### Exercise:
Nothing but the records themselves, exactly as written and free of pictures, should appear in your response.
--- Data provided ---
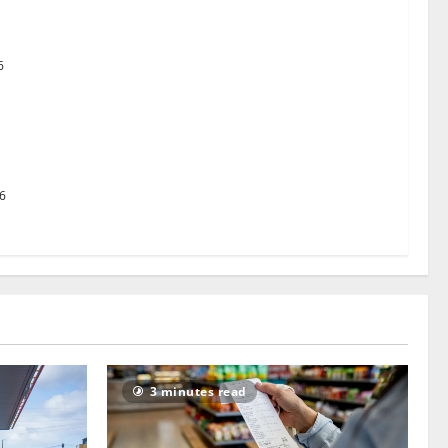
uston TX Hot Chicken set to launch in the UK
6
g Pact to revolutionise standards
26
3 minutes read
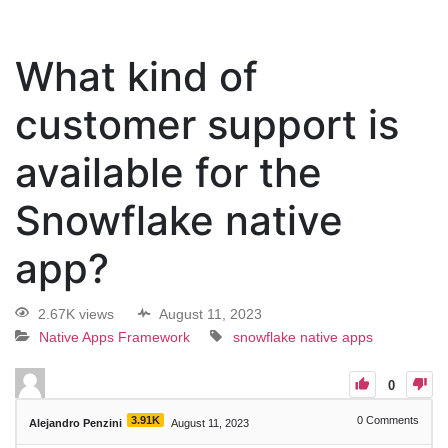
What kind of
customer support is
available for the
Snowflake native
app?
2.67K views
August 11, 2023
Native Apps Framework
snowflake native apps
0
3.91K
0
Comments
Alejandro Penzini
August 11, 2023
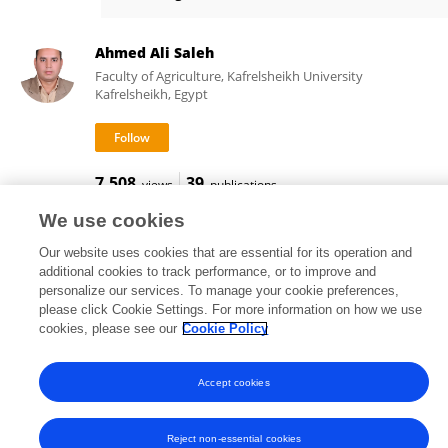
Wuchan DU
Ahmed Ali Saleh
Faculty of Agriculture, Kafrelsheikh University
Kafrelsheikh, Egypt
7,508
39
views
publications
We use cookies
Our website uses cookies that are essential for its operation and
additional cookies to track performance, or to improve and
Frontiers In and Loop are registered trade marks of Frontiers Media SA.
personalize our services. To manage your cookie preferences,
© Copyright 2007-2026 Frontiers Media SA. All rights reserved -
Terms
please click Cookie Settings. For more information on how we use
and Conditions
cookies, please see our
Cookie Policy
Accept cookies
Reject non-essential cookies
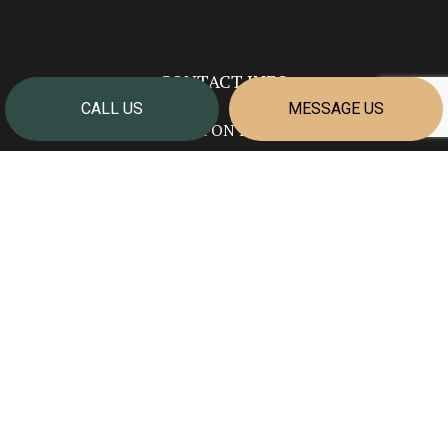
CONTACT INFO
CALL US
MESSAGE US
Welland ON L3B 5N7
Phone:
(905) 351-2624
info@cornerstonehomesniagara.com
HOURS OF OPERATION
Mon - Fri: 7:00AM - 4:00PM
Sat & Sun: Closed
PAYMENT METHODS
---
### Answer for the task:
uston TX Hot Chicken set to launch in the UK
6
g Pact to revolutionise standards
26
3 minutes read
What kind of
customer support is
available for the
Snowflake native
app?
2.67K views
August 11, 2023
Native Apps Framework
snowflake native apps
0
3.91K
0
Comments
Alejandro Penzini
August 11, 2023
Wuchan DU
Ahmed Ali Saleh
Faculty of Agriculture, Kafrelsheikh University
Kafrelsheikh, Egypt
7,508
39
views
publications
We use cookies
Our website uses cookies that are essential for its operation and
additional cookies to track performance, or to improve and
Frontiers In and Loop are registered trade marks of Frontiers Media SA.
personalize our services. To manage your cookie preferences,
© Copyright 2007-2026 Frontiers Media SA. All rights reserved -
Terms
please click Cookie Settings. For more information on how we use
and Conditions
cookies, please see our
Cookie Policy
Accept cookies
Reject non-essential cookies
CONTACT INFO
CALL US
MESSAGE US
Welland ON L3B 5N7
Phone:
(905) 351-2624
info@cornerstonehomesniagara.com
HOURS OF OPERATION
Mon - Fri: 7:00AM - 4:00PM
Sat & Sun: Closed
PAYMENT METHODS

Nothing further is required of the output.